■ EXERCISE MATERIAL ■
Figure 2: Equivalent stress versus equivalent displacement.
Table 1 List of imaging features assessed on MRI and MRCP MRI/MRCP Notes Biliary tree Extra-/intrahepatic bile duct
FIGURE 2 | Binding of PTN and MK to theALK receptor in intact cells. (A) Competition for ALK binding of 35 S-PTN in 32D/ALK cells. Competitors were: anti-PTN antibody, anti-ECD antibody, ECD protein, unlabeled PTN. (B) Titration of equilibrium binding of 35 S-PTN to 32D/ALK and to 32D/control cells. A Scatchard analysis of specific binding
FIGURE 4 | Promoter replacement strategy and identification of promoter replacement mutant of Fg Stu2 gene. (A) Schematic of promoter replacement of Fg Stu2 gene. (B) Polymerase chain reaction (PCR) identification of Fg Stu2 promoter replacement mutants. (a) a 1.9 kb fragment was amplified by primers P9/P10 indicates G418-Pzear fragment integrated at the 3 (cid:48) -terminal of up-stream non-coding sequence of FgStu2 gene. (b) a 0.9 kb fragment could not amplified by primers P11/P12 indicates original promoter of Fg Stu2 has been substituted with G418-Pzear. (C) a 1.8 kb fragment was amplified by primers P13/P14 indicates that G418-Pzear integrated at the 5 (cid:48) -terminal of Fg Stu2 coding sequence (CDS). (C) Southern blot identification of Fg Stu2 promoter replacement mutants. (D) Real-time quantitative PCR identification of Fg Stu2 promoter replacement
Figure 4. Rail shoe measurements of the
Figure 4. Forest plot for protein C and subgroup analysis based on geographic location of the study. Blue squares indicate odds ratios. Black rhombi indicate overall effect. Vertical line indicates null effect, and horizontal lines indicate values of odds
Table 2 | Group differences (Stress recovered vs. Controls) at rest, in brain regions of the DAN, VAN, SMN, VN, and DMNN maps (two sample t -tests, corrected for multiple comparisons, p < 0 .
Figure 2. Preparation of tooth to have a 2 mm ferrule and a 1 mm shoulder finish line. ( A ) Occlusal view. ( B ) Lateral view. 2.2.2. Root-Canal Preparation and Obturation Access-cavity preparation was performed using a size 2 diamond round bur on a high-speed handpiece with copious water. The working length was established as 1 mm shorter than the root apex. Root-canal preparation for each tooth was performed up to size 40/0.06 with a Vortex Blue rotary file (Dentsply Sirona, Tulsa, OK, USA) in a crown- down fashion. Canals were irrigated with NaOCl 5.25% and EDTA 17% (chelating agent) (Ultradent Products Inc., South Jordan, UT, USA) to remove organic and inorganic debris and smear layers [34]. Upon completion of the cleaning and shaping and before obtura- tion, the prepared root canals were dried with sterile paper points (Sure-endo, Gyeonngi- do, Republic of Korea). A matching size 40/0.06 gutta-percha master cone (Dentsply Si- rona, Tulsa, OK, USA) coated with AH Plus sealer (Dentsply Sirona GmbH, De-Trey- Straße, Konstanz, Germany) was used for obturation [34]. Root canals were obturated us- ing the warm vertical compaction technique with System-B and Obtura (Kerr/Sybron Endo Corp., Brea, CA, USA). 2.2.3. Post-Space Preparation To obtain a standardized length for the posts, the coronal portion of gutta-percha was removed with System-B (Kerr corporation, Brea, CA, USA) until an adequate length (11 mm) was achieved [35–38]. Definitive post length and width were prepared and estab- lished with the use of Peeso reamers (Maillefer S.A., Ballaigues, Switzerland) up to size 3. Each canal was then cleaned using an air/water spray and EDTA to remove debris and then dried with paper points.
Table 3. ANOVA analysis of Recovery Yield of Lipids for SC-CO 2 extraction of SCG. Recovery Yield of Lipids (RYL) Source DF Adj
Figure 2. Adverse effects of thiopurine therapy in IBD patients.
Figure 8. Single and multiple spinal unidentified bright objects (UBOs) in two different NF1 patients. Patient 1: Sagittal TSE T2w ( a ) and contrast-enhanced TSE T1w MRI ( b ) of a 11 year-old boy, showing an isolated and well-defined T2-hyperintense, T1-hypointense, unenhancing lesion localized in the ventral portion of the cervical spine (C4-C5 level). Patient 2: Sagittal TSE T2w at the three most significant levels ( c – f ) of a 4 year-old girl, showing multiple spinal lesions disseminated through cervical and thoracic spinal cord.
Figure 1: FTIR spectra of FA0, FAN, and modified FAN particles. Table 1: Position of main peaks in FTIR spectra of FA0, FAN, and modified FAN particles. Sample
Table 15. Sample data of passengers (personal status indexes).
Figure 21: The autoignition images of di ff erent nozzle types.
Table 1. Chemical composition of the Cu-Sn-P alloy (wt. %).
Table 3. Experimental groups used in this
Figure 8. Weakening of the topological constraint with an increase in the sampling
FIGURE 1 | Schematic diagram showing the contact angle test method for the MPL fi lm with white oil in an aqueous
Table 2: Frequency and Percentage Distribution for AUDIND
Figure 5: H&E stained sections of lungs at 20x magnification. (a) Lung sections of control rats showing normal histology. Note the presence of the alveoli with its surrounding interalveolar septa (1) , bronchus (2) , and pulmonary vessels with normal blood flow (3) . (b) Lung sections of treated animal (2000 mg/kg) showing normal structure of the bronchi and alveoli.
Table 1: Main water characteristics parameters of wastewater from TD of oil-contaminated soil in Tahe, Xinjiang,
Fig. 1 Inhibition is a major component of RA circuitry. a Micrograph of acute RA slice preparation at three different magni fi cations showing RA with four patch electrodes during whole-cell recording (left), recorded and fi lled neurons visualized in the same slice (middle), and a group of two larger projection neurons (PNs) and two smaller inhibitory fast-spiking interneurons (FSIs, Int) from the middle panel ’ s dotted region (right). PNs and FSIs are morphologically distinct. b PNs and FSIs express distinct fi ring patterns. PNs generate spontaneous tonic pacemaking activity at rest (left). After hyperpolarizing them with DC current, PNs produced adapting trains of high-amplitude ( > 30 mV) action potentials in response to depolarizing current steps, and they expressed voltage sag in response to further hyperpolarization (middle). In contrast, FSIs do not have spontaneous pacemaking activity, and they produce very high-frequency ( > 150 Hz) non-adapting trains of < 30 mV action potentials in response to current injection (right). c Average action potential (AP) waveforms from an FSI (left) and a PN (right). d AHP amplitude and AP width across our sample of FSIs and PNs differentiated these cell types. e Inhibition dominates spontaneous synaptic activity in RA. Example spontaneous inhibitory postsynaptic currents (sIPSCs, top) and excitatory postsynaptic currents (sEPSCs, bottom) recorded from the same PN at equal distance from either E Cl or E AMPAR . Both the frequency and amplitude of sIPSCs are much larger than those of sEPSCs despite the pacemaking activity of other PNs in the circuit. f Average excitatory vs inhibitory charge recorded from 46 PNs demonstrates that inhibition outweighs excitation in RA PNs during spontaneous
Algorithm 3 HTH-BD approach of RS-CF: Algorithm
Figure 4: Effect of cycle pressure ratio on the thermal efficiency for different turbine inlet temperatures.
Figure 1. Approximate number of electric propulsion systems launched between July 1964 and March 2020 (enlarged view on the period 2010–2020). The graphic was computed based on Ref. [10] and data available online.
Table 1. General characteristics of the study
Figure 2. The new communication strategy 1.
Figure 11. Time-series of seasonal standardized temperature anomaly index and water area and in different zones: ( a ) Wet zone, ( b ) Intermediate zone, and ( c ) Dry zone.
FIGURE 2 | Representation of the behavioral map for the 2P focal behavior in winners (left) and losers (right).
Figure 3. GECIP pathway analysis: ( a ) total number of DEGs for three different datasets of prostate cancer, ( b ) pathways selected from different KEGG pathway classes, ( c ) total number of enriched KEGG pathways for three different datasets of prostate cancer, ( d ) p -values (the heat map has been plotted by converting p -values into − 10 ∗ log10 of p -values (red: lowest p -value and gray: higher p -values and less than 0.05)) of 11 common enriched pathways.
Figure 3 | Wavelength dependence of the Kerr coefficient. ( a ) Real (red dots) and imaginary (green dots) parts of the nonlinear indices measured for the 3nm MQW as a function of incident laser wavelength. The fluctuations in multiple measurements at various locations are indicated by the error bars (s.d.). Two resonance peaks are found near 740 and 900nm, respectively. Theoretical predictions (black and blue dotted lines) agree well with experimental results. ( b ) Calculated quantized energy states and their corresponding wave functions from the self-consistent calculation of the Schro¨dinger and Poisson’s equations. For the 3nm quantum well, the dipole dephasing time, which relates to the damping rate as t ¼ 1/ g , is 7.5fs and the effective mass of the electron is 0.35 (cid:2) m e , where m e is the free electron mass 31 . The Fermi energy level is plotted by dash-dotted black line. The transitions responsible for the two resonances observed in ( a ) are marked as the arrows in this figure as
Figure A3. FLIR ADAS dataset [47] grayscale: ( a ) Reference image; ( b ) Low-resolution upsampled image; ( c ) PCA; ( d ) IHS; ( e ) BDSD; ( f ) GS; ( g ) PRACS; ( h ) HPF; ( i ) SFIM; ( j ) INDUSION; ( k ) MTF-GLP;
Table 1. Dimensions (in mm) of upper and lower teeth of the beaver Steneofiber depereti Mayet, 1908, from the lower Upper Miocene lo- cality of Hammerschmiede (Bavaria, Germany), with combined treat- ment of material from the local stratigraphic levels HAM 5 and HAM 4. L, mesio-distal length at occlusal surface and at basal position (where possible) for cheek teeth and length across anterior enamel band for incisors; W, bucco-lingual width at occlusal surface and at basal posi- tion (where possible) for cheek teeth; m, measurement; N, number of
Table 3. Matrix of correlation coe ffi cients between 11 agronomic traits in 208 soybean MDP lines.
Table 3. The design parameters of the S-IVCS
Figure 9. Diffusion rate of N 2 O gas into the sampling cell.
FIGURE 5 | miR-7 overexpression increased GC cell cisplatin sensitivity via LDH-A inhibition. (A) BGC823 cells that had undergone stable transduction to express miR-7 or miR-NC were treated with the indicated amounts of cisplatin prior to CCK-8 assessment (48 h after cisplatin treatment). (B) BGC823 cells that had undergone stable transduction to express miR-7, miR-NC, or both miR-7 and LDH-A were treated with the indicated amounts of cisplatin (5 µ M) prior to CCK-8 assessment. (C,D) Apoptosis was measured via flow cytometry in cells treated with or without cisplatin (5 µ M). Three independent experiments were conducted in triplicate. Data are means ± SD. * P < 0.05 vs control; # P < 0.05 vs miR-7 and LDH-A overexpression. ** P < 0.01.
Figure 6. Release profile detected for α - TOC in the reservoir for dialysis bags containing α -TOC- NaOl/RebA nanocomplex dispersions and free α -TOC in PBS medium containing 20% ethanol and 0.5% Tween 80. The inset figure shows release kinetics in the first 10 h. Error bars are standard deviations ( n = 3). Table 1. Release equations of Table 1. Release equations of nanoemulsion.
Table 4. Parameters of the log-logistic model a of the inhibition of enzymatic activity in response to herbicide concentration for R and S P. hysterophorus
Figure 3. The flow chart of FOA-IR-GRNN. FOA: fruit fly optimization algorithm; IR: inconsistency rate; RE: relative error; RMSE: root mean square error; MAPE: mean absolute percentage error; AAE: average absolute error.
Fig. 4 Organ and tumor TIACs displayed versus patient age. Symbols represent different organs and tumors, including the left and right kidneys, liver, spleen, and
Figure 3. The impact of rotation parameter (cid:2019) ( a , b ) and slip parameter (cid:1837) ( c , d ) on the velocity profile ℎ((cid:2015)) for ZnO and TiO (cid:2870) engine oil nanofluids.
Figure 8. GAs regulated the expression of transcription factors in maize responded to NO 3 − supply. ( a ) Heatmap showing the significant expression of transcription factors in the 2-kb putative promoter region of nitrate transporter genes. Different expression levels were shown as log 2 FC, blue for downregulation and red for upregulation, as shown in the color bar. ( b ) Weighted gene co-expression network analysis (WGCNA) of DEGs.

■ TASK STATEMENT ■
Pull out the lines above in which the word "sampling" appears.

■ SOLUTION TO THIS TASK ■
Figure 8. Weakening of the topological constraint with an increase in the sampling
Figure 9. Diffusion rate of N 2 O gas into the sampling cell.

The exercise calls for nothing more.